# nor the right time to have Kids !!



## uglykidant (Mar 2, 2010)

We got married last year and have difficult time initially as she lost her job for a while and then we decided for her to go back to school. That desicion put too much stress in our relationship as I agreed to pay all by myself rather than taking loan but she agreed to pay it back,once she will get a job.

Anyways after managing this awkward situation for few months, she now suddenly start talking about raising a family and having kids.
Initially we agreed to have kids after two years but now situation has changed , she is studying for a year and economy is weak. I am not sure if she can get a good job later or not. I don't want to bear the financial burden of raising a child totally on myself. 

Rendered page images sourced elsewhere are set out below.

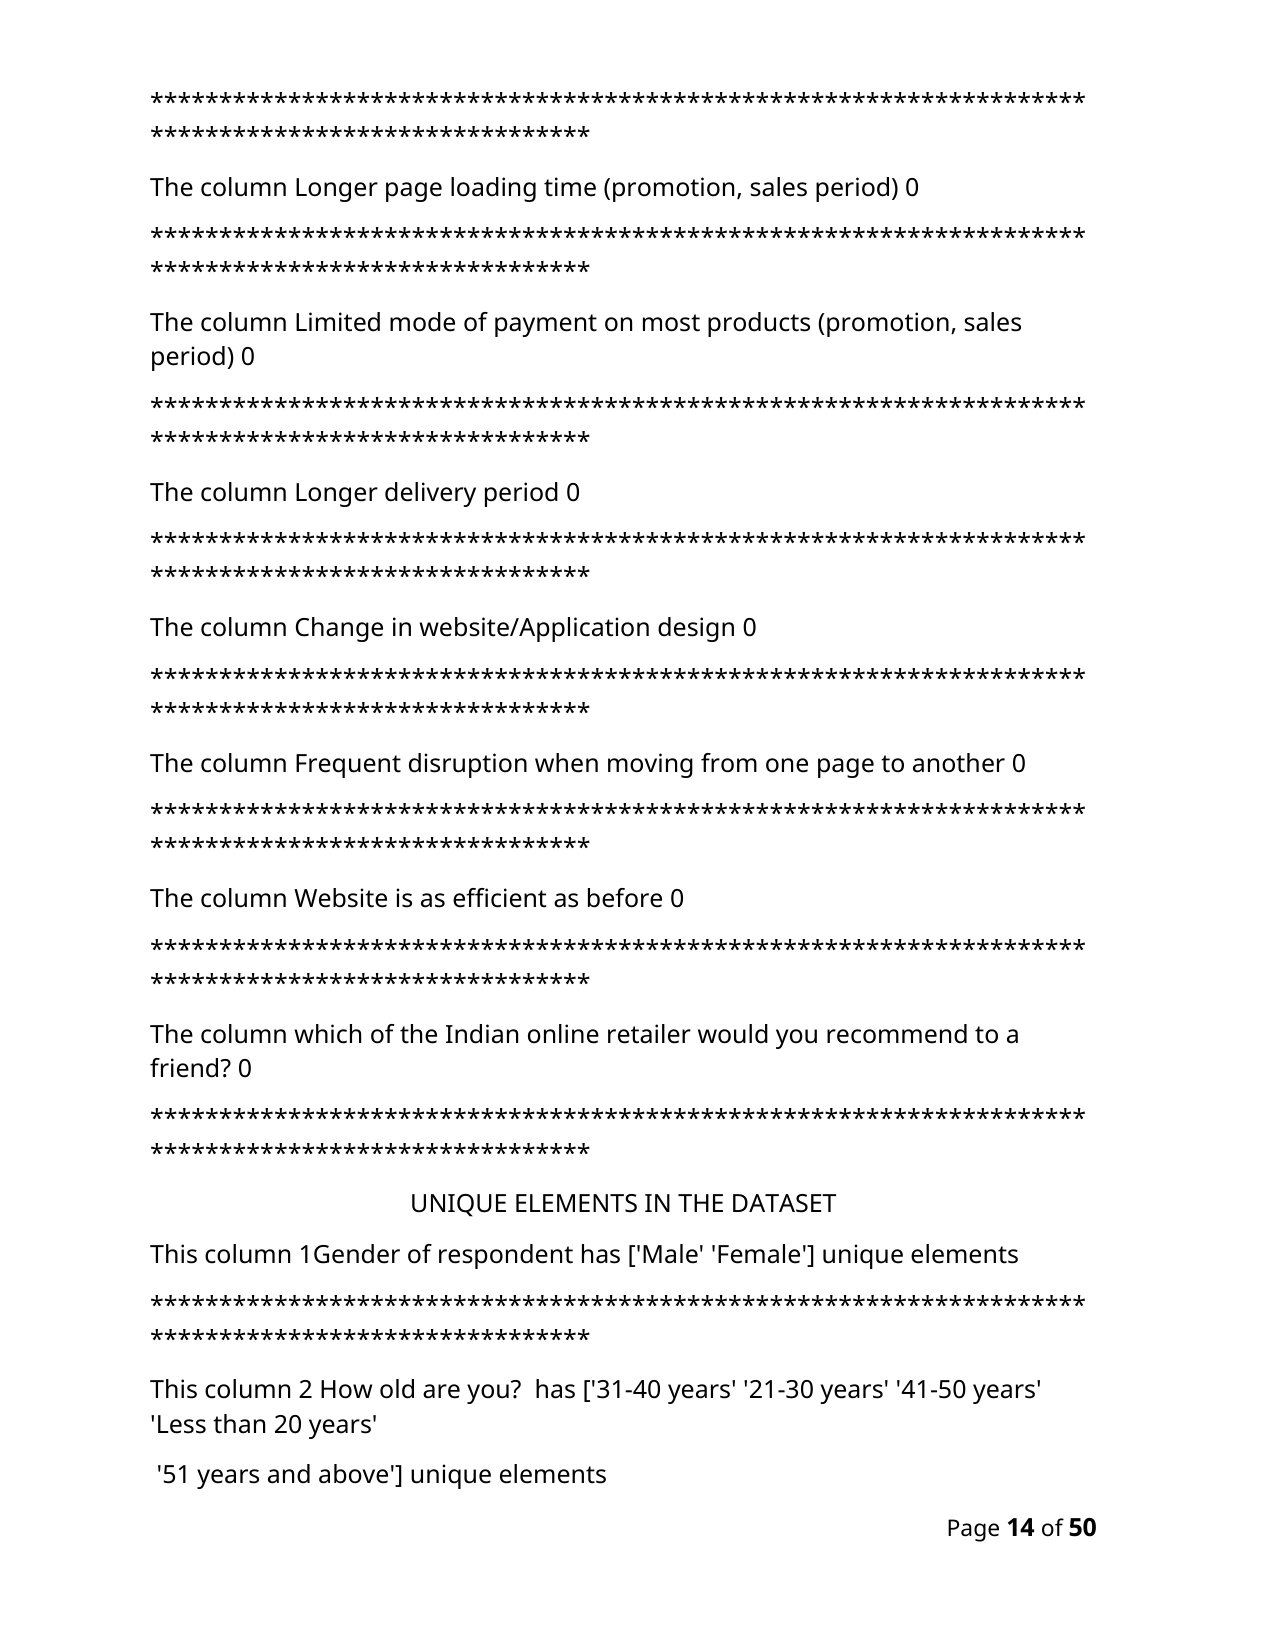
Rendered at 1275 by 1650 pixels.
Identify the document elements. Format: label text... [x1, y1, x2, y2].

text The column Longer page loading time (promotion, sales period) 0 [150, 169, 1097, 203]
text This column 2 How old are you? has ['31-40 years' '21-30 years' '41-50 years' 'Less than 20 years' [150, 1372, 1097, 1440]
text '51 years and above'] unique elements [150, 1457, 1097, 1491]
text The column Website is as efficient as before 0 [150, 881, 1097, 915]
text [150, 1287, 1097, 1356]
text **************************************************************************************************** [150, 220, 1097, 288]
text **************************************************************************************************** [150, 932, 1097, 1000]
text The column Change in website/Application design 0 [150, 610, 1097, 644]
text The column which of the Indian online retailer would you recommend to a friend? 0 [150, 1016, 1097, 1084]
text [150, 84, 1097, 152]
text **************************************************************************************************** [150, 796, 1097, 864]
text The column Longer delivery period 0 [150, 474, 1097, 508]
text **************************************************************************************************** [150, 661, 1097, 729]
text **************************************************************************************************** [150, 1101, 1097, 1169]
text The column Limited mode of payment on most products (promotion, sales period) 0 [150, 305, 1097, 373]
text UNIQUE ELEMENTS IN THE DATASET [150, 1186, 1097, 1220]
text **************************************************************************************************** [150, 525, 1097, 593]
text The column Frequent disruption when moving from one page to another 0 [150, 745, 1097, 779]
text This column 1Gender of respondent has ['Male' 'Female'] unique elements [150, 1237, 1097, 1271]
text **************************************************************************************************** [150, 389, 1097, 458]
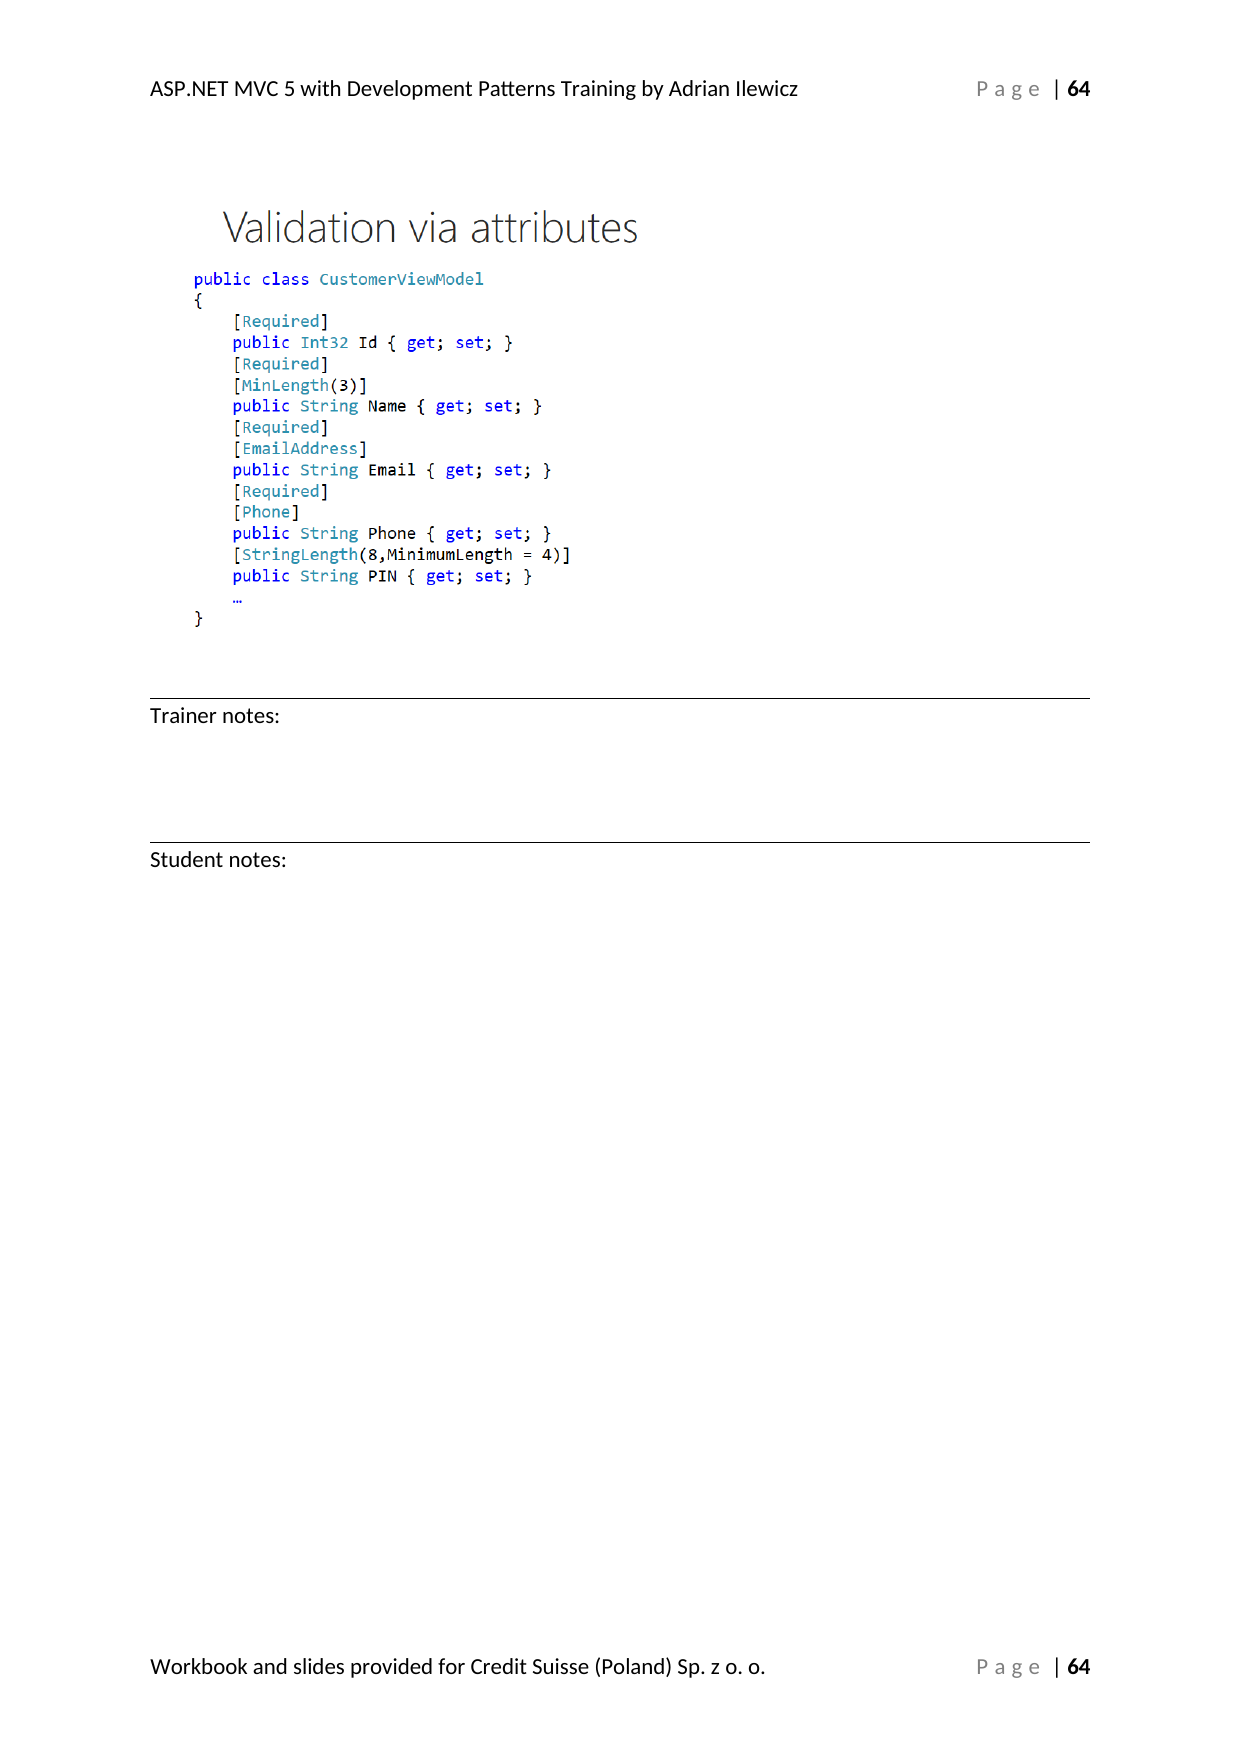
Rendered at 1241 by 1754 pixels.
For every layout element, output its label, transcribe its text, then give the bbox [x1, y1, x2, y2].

text Trainer notes: [150, 699, 1090, 729]
text Student notes: [150, 843, 1090, 873]
picture [150, 149, 1091, 679]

I am not sure how to discuss these matters with her without bring her to emotional crying.If I talked too openly then she feel like I am too money minded and if I don't ,I feel like I am wasting my hard earned money on something which I don't feel good about.

I know its awkward but I really need help about how to discuss this matter with my wife.

Thanks,
uglykidant.


----------



## IamWoman (Mar 31, 2010)

Best advice I can give you is to just listen to her for a while. This could be just a phase she is going through. If you don't give any input you may hear some doubts she has and she might talk herself out of it. If she starts getting really serious about it sit down together and weigh the pros and cons on paper. A lot of women can see reality a little clearer if it is black and white. In the cons (and/or pros) you can put your feelings. I'm sure if money were not an issue you could help in the pros. If you approach her in a way that at least appears that you are humoring her, she will be more receptive to how this whole thing makes you feel. Then again, she could change her mind tomorrow.


----------